RateLimitExceeded: bluegreen-strategy-v3 spams CF API during race condition
sleungcy opened this issue · 1 comments
Summary
Since our organization adopted the bluegreen-strategy-v3 on the latest provider version, we are frequently getting a "RateLimitExceeded" error.
Upon inspection of the access_logs on the CF side, I noticed that there are frequently spam to the /v3/apps/:guid/processes endpoint.
Chart
Observation
The goroutine goes rogue whenever an application took more than 20 seconds to stop
Investigation
There is a race condition causing a goroutine to run indefinitely.
Within the goroutine here:
The go routine infinite loop is expected to exit gracefully upon isAppStopped
returns true. However, if isAppStopped
receive any non-200 status from the API, it returns (false, err). However, the error is not handled within the go routine and it retries on an error.
As can be seen in the diagram above, the routine continue to retry even when the application is already destroyed. Normally, the application wouldn't be destroyed at this stage, but because of the timeout channel, the deploy process moved onto the next stage and deleted the app.
channelIsStopped := make(chan bool, 1)
channelError := make(chan error, 1)
var err error
go func() {
isStopped := false
for !isStopped {
isStopped, err = isAppStopped(s.client, appDeploy.App.GUID)
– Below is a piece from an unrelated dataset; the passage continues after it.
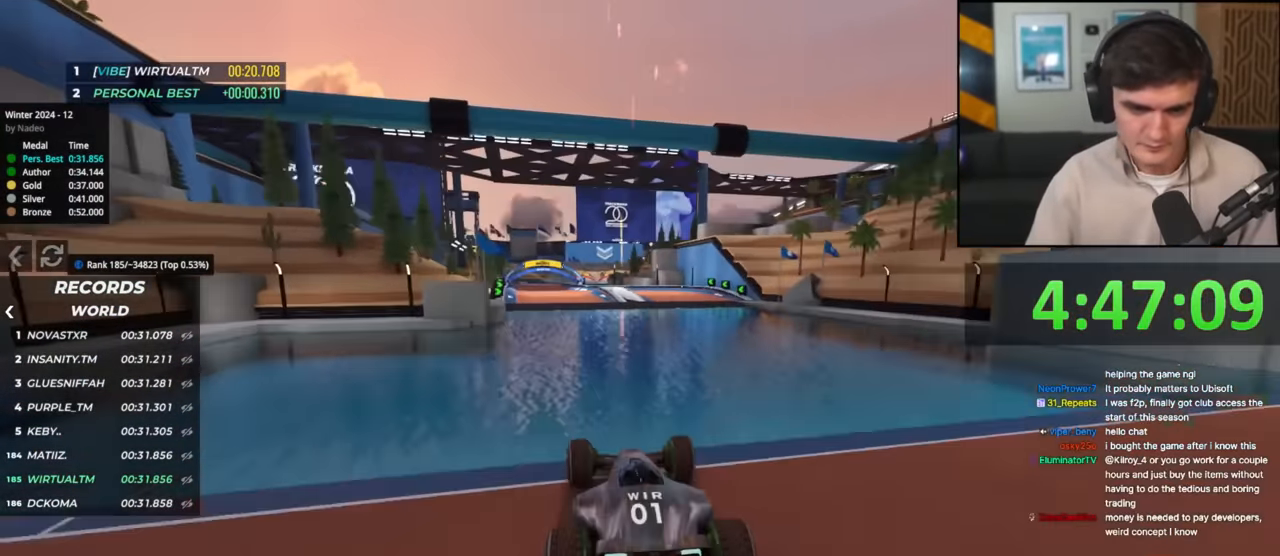
{"keys": ["up"], "events": []}
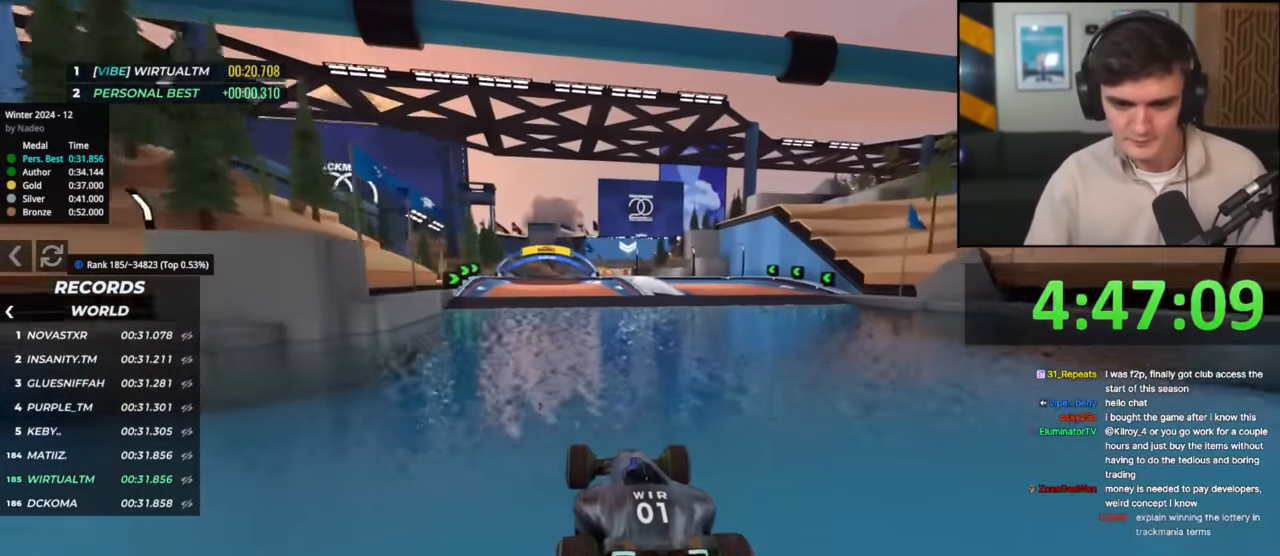
{"keys": ["right", "up"], "events": [[50, "left", "down"], [184, "left", "up"], [234, "right", "down"]]}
time.Sleep(delayBetweenRequests * time.Second)
}
channelIsStopped <- isStopped
channelError <- err
}()
select {
case <-channelIsStopped:
case <-time.After(stopAppTimeout * time.Second):
// App is not in expected state (stopped) after waiting for the timeout
log.Print("Timeout reached while waiting for application to stop.")
case <-channelError:
return ctx, err
}
v0.51.3
has this fix